[Records from a dataset]
--- START ---
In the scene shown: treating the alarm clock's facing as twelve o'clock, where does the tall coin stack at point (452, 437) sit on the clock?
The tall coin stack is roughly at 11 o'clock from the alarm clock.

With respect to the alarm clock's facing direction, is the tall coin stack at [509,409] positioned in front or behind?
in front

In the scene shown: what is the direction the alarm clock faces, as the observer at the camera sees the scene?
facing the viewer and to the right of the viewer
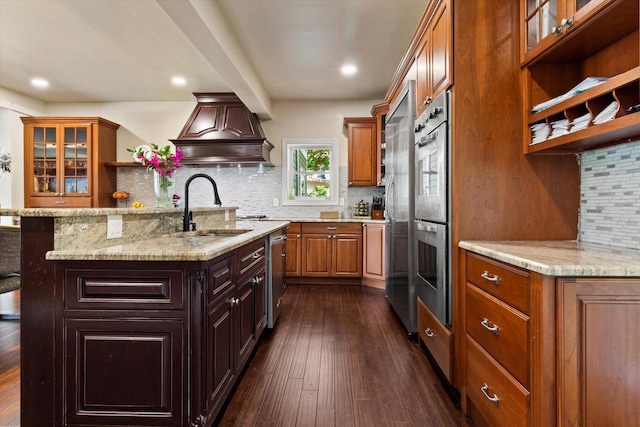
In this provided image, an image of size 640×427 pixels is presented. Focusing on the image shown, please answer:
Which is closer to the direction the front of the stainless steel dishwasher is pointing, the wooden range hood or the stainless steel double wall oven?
the stainless steel double wall oven

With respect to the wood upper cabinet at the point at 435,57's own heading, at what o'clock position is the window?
The window is roughly at 2 o'clock from the wood upper cabinet.

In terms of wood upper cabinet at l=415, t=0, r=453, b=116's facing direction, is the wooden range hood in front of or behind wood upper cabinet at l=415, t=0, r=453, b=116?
in front

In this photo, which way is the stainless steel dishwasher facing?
to the viewer's right

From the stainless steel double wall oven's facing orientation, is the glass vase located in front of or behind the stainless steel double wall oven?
in front

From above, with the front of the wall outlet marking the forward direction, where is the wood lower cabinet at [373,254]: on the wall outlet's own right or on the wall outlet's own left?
on the wall outlet's own left

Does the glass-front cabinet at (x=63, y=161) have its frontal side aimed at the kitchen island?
yes

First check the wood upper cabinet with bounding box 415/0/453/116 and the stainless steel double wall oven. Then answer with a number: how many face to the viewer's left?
2

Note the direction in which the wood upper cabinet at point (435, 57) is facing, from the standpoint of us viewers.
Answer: facing to the left of the viewer

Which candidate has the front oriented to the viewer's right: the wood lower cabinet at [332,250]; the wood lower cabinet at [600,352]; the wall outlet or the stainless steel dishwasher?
the stainless steel dishwasher
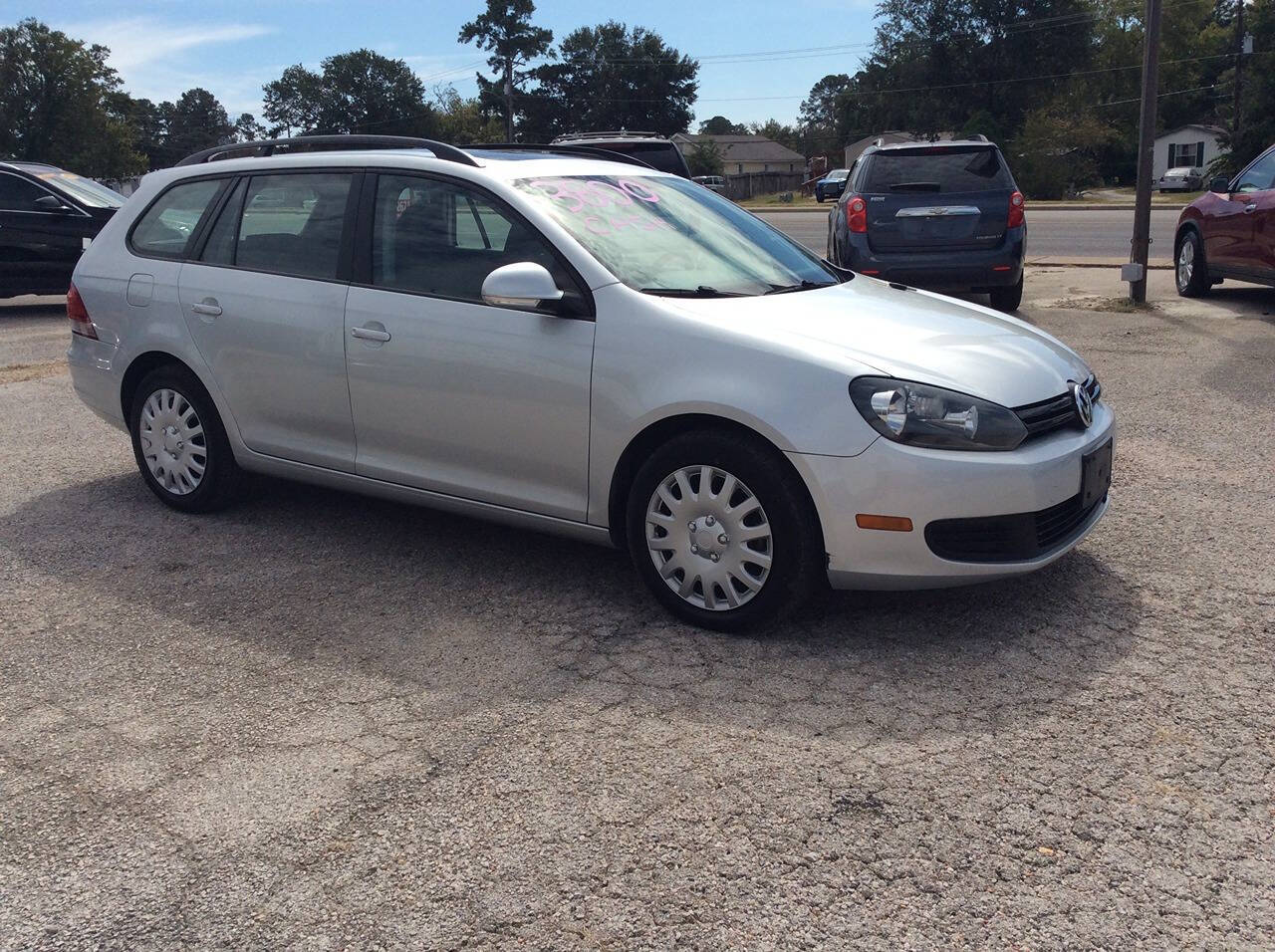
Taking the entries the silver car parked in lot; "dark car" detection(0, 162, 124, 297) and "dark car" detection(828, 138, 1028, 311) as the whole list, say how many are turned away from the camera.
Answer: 1

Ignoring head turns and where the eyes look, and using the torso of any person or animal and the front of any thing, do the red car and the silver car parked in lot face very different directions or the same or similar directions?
very different directions

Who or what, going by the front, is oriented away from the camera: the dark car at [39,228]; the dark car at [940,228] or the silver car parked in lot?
the dark car at [940,228]

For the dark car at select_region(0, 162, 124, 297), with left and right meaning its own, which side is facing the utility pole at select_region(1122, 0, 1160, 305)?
front

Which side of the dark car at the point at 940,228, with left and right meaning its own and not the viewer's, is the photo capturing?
back

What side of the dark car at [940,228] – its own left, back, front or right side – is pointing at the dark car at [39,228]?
left

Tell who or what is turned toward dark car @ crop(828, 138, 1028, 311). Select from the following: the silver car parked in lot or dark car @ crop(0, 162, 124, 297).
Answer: dark car @ crop(0, 162, 124, 297)

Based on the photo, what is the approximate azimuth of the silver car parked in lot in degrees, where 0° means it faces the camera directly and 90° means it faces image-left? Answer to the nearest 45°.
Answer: approximately 315°

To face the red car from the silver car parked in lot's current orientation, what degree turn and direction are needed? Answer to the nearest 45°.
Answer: approximately 90° to its left

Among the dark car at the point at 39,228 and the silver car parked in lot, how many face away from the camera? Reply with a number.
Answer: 0

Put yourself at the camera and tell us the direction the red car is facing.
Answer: facing away from the viewer and to the left of the viewer

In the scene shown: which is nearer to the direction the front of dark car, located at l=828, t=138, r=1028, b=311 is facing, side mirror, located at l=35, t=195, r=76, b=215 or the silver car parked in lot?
the side mirror

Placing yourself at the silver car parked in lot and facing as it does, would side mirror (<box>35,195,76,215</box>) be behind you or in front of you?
behind

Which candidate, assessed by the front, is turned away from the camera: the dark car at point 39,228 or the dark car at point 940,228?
the dark car at point 940,228

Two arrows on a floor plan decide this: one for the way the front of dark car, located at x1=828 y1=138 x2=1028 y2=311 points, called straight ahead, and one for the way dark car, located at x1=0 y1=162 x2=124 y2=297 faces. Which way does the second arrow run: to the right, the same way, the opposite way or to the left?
to the right

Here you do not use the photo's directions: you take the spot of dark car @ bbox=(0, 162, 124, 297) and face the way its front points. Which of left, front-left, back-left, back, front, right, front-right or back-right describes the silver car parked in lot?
front-right
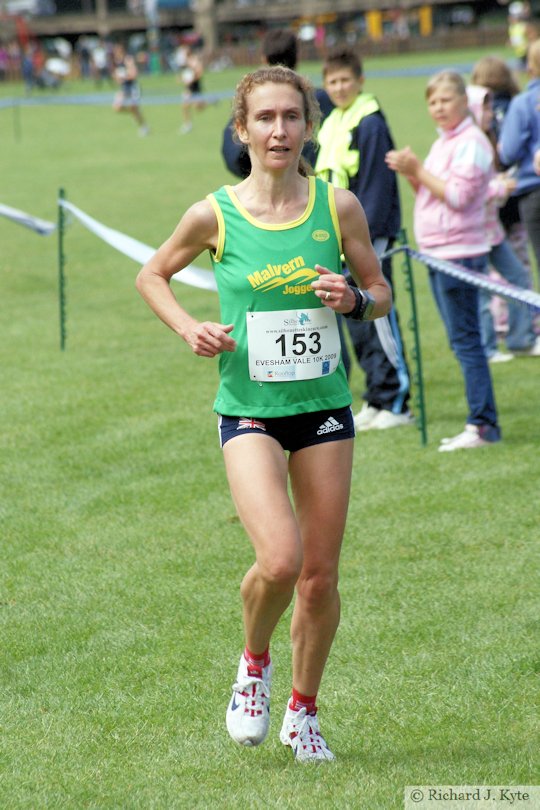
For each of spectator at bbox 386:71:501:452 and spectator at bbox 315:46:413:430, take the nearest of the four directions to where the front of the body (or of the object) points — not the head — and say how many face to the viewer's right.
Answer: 0

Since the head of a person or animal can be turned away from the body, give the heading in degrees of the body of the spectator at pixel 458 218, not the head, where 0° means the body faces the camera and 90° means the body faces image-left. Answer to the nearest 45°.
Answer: approximately 90°

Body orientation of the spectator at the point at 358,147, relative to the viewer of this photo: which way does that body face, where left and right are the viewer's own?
facing the viewer and to the left of the viewer

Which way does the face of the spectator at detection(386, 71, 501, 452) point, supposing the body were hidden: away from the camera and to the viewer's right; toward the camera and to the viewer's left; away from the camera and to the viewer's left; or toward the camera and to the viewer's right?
toward the camera and to the viewer's left
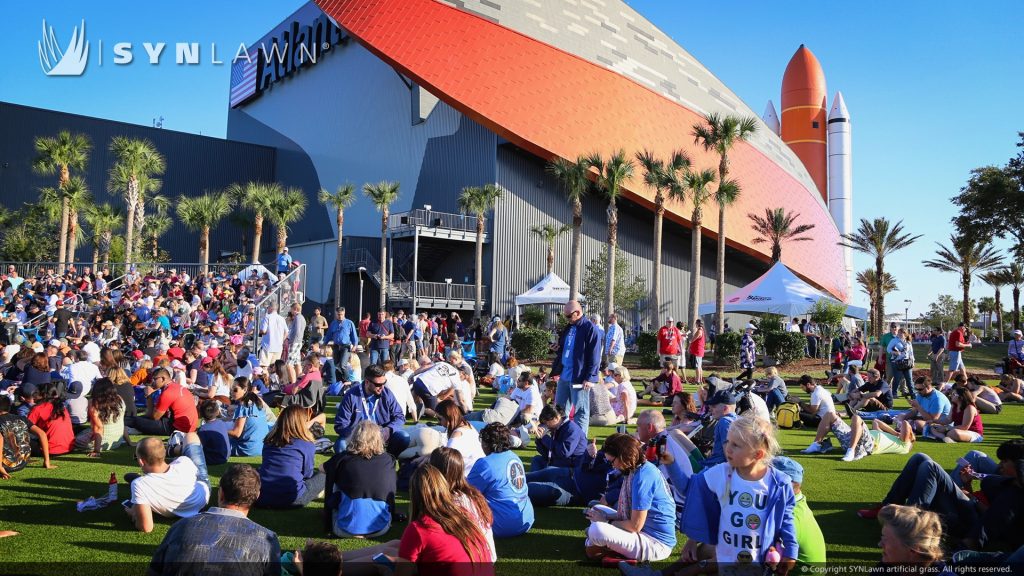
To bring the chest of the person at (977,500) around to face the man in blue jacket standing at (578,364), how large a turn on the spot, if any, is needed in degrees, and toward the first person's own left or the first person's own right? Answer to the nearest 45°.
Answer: approximately 45° to the first person's own right

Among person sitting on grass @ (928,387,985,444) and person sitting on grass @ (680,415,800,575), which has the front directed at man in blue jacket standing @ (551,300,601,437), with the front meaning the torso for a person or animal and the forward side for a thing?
person sitting on grass @ (928,387,985,444)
--- END ---
To do: Could you retype all of the data above word for word, leaving out the pictures?

Result of this exercise:
In the scene shown: treating the alarm clock's facing as twelve o'clock, where does the tall coin stack at point (452, 437) sit on the clock?
The tall coin stack is roughly at 11 o'clock from the alarm clock.

With respect to the alarm clock's facing direction, is the tall coin stack at [509,409] positioned in front or behind?
in front

In the scene shown: what is the direction the alarm clock faces, as the observer at the camera sees the scene?
facing the viewer and to the right of the viewer
In this provided image, an image of size 640×427 pixels is presented. Focusing on the image shown, please answer:
Which is closer to the direction the front of the stainless steel dishwasher is pointing, the wooden range hood or the stainless steel double wall oven?
the stainless steel double wall oven

With respect to the wood upper cabinet at the point at 435,57's own heading, at what o'clock position is the window?
The window is roughly at 2 o'clock from the wood upper cabinet.

In terms of wood upper cabinet at l=415, t=0, r=453, b=116's facing direction, is the wooden range hood in front of or behind wood upper cabinet at l=415, t=0, r=453, b=116?
in front

In this photo, which way is the stainless steel dishwasher facing?
to the viewer's right

From the stainless steel double wall oven's facing orientation, is the glass vase located in front of or behind the stainless steel double wall oven?
in front

From above, with the front of the wall outlet marking the forward direction, where is the wood lower cabinet at [373,254]: on the wall outlet's own right or on the wall outlet's own left?
on the wall outlet's own left

Does the glass-front cabinet at (x=63, y=161) have its frontal side aimed at the kitchen island?
yes

First check the wood upper cabinet with bounding box 415/0/453/116 and the stainless steel double wall oven. Then answer with a number: how many face to the viewer's left?
2

Note the direction in which the wood upper cabinet at point (435, 57) is facing, from the standpoint of us viewers.
Answer: facing to the left of the viewer

Which candidate has the front oriented to the viewer's right: the wood lower cabinet at [332,250]; the wood lower cabinet at [600,352]; the wall outlet or the stainless steel dishwasher?
the stainless steel dishwasher
Taking the entries the silver car parked in lot; "dark car" detection(0, 162, 124, 297) and "dark car" detection(828, 138, 1028, 311) as the whole list, say how many are turned away from the camera.
Answer: 1

Ignoring head turns and where the eyes look, and using the torso of any person or animal and the front of any thing, do the red car and the silver car parked in lot face very different directions or the same or similar directions?
very different directions

Who or what, going by the front, is oriented away from the camera: the dark car at [39,228]; the dark car at [940,228] or the silver car parked in lot?
the dark car at [940,228]

For the dark car at select_region(0, 162, 124, 297), with left and right meaning its own, which side is facing the utility pole at select_region(1122, 0, 1160, 305)?
front

Which side of the dark car at the point at 940,228, with left and right meaning its own and not the viewer's, is the photo capturing?
back

What side of the dark car at [940,228] – its own left, back, front or right side – is pointing at the dark car at [39,228]?
left

Tell who or what is turned toward dark car @ crop(828, 138, 1028, 311). Select from the following: the silver car parked in lot or dark car @ crop(0, 162, 124, 297).
Answer: dark car @ crop(0, 162, 124, 297)

Based on the photo, what is the approximate azimuth of the silver car parked in lot in degrees, where 0° means it faces the camera directly and 90° means it faces image-left? Answer to the nearest 45°.
Answer: approximately 315°

To face the red car from the silver car parked in lot's current orientation, what degree turn and direction are needed? Answer to the nearest 45°.
Answer: approximately 90° to its left

Among the dark car at the point at 39,228 and the silver car parked in lot, how many face away from the camera? Reply with a number.
Answer: 0

Put yourself at the camera and tell us the direction the red car is facing.
Answer: facing away from the viewer and to the left of the viewer

In the scene shown: which is nearer to the direction the front of dark car, located at l=828, t=138, r=1028, b=311 is facing, side mirror, located at l=35, t=195, r=76, b=215 or the silver car parked in lot?
the side mirror

Placing yourself at the silver car parked in lot and facing as it does, would side mirror (<box>35,195,76,215</box>) be behind you or in front of you?
behind

Which candidate, assessed by the front, is turned away from the camera: the dark car at point 39,228 or the dark car at point 940,228?
the dark car at point 940,228

Two arrows on a floor plan decide this: one for the way the front of dark car, located at x1=828 y1=138 x2=1028 y2=311 points, called straight ahead, and one for the way dark car, located at x1=0 y1=162 x2=124 y2=297 faces. Which way does the second arrow run: to the right, the same way, the opposite way or to the left?
to the right

Here you do not use the photo's directions: you take the spot of dark car @ bbox=(0, 162, 124, 297) and face the way its front points. Which of left, front-left, back-left, back, front, right, front-right or back-right describes the silver car parked in lot?
front-right
For each of spectator at bbox 386:71:501:452 and spectator at bbox 315:46:413:430, take the nearest of the four directions to where the front of the body (or of the object) points — not the head — and say how many face to the viewer's right.
Answer: 0

Since the head of a person or animal can be turned away from the body, give the heading in degrees of the body of the spectator at pixel 458 218, not the head, where 0° means the body faces the camera and 90° means the body faces image-left. Answer to the nearest 45°.
Answer: approximately 90°

Body orientation of the spectator at the point at 358,147, relative to the viewer of this photo: which way does that body face, where left and right are the viewer's own?
facing the viewer and to the left of the viewer

Which way does the face of the spectator at detection(386, 71, 501, 452) point, supposing the body were hidden: away from the camera and to the viewer's right; toward the camera and to the viewer's left; away from the camera and to the viewer's left; or toward the camera and to the viewer's right?
toward the camera and to the viewer's left
To bring the chest of the person at (977,500) around to face the man in blue jacket standing at (578,364), how large a turn on the spot, if any, is needed in degrees, and toward the first person's own left or the first person's own right? Answer to the nearest 45°.
Answer: approximately 45° to the first person's own right

Among person sitting on grass @ (928,387,985,444) and person sitting on grass @ (680,415,800,575), which has the front directed at man in blue jacket standing @ (551,300,601,437), with the front meaning the torso for a person or animal and the forward side for a thing?
person sitting on grass @ (928,387,985,444)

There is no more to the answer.